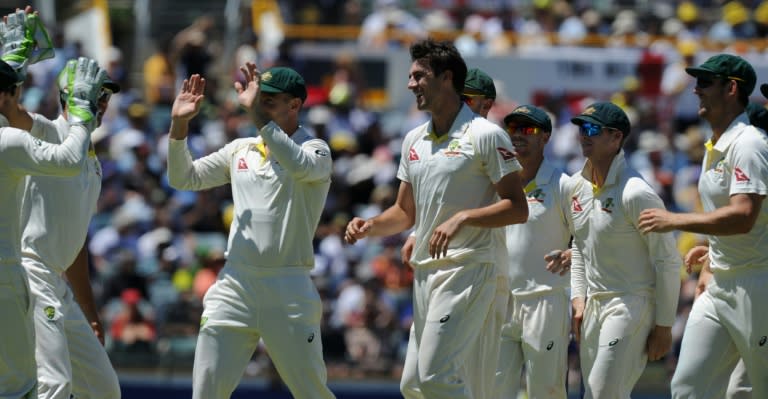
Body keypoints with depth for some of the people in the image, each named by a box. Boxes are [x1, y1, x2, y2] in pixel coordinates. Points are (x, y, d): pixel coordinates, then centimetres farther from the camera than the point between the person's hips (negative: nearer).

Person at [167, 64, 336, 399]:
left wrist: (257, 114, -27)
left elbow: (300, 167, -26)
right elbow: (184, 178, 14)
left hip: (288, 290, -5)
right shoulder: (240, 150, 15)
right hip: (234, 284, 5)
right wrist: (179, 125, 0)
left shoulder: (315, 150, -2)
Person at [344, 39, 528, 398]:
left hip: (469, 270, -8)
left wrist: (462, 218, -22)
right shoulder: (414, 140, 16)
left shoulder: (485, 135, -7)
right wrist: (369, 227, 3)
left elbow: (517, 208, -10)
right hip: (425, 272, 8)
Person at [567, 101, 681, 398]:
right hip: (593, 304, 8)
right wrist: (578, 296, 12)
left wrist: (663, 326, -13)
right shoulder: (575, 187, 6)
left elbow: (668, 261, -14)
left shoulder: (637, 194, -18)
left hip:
•••••
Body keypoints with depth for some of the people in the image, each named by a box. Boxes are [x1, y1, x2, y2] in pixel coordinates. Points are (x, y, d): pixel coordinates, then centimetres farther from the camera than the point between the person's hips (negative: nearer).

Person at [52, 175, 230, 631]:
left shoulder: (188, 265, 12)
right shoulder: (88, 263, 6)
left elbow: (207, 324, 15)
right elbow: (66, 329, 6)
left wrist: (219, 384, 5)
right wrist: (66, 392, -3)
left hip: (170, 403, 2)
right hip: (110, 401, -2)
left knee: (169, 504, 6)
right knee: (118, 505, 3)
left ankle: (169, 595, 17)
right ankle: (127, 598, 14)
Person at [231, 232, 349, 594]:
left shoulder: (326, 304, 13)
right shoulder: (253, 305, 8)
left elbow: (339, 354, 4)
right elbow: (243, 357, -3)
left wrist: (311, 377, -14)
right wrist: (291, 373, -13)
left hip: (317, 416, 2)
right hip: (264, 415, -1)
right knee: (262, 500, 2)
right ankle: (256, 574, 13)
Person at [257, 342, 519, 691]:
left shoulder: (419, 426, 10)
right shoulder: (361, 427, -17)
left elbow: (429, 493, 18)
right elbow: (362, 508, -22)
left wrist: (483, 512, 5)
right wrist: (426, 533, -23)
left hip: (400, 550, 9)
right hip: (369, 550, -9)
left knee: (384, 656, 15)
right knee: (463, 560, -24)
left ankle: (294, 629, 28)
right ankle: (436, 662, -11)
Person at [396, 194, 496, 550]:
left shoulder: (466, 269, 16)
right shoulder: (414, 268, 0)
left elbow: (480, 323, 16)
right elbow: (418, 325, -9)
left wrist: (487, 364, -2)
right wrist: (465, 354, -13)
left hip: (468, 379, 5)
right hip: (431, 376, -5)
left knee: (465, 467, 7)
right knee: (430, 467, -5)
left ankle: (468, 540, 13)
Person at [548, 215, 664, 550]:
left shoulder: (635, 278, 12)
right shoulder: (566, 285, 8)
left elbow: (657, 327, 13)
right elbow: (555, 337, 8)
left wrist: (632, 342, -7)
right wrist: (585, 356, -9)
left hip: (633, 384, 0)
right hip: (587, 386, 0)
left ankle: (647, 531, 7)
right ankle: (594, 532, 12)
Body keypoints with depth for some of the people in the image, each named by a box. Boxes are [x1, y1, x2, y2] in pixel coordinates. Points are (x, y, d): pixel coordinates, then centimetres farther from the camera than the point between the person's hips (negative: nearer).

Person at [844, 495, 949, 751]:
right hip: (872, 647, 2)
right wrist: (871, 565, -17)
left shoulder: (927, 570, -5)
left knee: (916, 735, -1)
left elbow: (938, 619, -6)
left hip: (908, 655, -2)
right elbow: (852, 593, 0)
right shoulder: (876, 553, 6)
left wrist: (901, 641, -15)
•••••
Brief
Rescale the part of the material that opens with the line containing "left hip: (400, 550, 9)" and closes with the line containing "left hip: (633, 384, 0)" by restating every line in it, with each keypoint's x, y and depth values multiplied by 2.05 and rounded to whole numbers, halves rounded up. Keep the person box coordinates and all other wording unchanged.

Task result
left hip: (820, 1128, 18)
right hip: (756, 1128, -18)
left knee: (787, 1345, 31)
right knee: (949, 1148, -49)
left ankle: (603, 1289, 57)
right ankle: (894, 1357, -23)
Person at [396, 194, 496, 550]:
left shoulder: (955, 551, 33)
right shoulder: (849, 549, 0)
left elbow: (984, 662, 33)
right elbow: (857, 666, -18)
left wrist: (998, 746, -4)
right wrist: (953, 726, -27)
left hip: (959, 777, 10)
right hip: (884, 771, -10)
left knee: (953, 957, 14)
right knee: (882, 957, -10)
left ankle: (959, 1107, 27)
Person at [548, 215, 664, 550]:
left shoulder: (1302, 570, 25)
right shoulder: (1160, 584, 16)
left elbow: (1347, 670, 27)
right elbow: (1138, 691, 16)
left wrist: (1296, 701, -14)
right wrist: (1199, 730, -18)
left hip: (1298, 787, 0)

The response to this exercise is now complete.